* **Required action A**
Copy the text on visual aids word for word, from "Effective presenters know" to "confidence and delivery.".
* **Required action B**
Write the next part of the text on visual aids, picking up after its final line.

* **Passage**
######

Presentation Feature: Visual aids

What is it?

Graphics, images or objects that support key points or additional information. Visual aids may be 2-dimensional pictures, charts, graphs, tables and/or illustrations displayed on Prezi or PowerPoint slides, or they may be 3-dimensional objects.

Why is it important?

Effective presenters know that visual aids can significantly enhance the message(s) they want to convey and that the presentation content will be remembered best if presented both verbally and visually. Presentations containing visual aids tend to be more persuasive than those that are only presented verbally. The adage, ‘A picture is worth a thousand words’, is true because visuals help people make sense of reality. Similarly, ‘I’ll believe it when I see it’ is often said because seeing helps people decide if what they hear or read is actually true. The inclusion of attractive and relevant visuals to support a speaker’s main points can also improve an audience’s opinion of the presenter, thus improving his or her confidence and delivery.

How is it done?

######

* **Extracted records**
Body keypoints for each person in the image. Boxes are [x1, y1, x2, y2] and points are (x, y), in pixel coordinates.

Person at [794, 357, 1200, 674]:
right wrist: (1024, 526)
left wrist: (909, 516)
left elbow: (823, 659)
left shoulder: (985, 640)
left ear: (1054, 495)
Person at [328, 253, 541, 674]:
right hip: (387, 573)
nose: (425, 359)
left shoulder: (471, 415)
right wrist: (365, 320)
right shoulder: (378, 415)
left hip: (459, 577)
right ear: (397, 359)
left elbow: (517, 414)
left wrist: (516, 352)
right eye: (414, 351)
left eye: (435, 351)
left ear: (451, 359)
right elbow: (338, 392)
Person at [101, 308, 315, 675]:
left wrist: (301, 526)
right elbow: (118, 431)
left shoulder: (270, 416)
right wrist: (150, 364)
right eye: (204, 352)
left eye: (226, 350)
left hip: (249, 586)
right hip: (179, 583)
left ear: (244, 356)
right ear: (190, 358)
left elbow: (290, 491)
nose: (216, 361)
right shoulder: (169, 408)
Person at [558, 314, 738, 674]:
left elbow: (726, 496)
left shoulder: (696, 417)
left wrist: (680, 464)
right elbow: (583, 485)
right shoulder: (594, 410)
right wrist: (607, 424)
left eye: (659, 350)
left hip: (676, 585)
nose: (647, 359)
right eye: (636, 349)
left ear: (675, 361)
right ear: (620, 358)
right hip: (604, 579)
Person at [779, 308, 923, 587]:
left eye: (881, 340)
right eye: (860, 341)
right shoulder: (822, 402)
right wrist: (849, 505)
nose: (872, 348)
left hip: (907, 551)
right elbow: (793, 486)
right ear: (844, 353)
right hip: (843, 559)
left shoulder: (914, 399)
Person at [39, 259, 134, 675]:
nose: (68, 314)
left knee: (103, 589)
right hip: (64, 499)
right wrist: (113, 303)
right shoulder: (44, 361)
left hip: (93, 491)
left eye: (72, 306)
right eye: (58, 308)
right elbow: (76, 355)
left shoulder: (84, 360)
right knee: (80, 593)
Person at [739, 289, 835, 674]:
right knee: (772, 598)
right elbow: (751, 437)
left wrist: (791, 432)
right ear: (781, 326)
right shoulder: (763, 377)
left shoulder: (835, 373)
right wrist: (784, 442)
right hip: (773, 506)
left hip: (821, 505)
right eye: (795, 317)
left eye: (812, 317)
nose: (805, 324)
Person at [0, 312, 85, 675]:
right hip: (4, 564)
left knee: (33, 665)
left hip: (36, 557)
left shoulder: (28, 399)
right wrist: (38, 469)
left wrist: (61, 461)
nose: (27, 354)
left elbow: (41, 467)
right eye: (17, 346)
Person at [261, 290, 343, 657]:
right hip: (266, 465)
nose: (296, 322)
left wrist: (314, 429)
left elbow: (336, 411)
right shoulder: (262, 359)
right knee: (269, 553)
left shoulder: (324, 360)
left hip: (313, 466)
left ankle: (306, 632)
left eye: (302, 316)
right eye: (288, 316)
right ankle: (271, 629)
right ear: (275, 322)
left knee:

######

* **Answer space A**
Effective presenters know that visual aids can significantly enhance the message(s) they want to convey and that the presentation content will be remembered best if presented both verbally and visually. Presentations containing visual aids tend to be more persuasive than those that are only presented verbally. The adage, ‘A picture is worth a thousand words’, is true because visuals help people make sense of reality. Similarly, ‘I’ll believe it when I see it’ is often said because seeing helps people decide if what they hear or read is actually true. The inclusion of attractive and relevant visuals to support a speaker’s main points can also improve an audience’s opinion of the presenter, thus improving his or her confidence and delivery.

* **Answer space B**
Effective speakers choose their visual aids after content and structure of their presentation is planned. If PowerPoint is used, a simple background with basic, attractive colours should be chosen. Clear, eye-catching images can be included but with minimal text, as words are not ‘visual’. If text is included, it should be in short bullet points rather than sentences, and large, legible fonts should be used. Visual aids should enhance a presenter’s main message(s), so they should be limited in number to maximize their impact. Effective presenters prepare early and do several full rehearsals to practise displaying their visual aids at appropriate moments throughout the talk. Repeated practice helps presenters avoid looking at their own PowerPoint too much and maintain eye contact with the audience.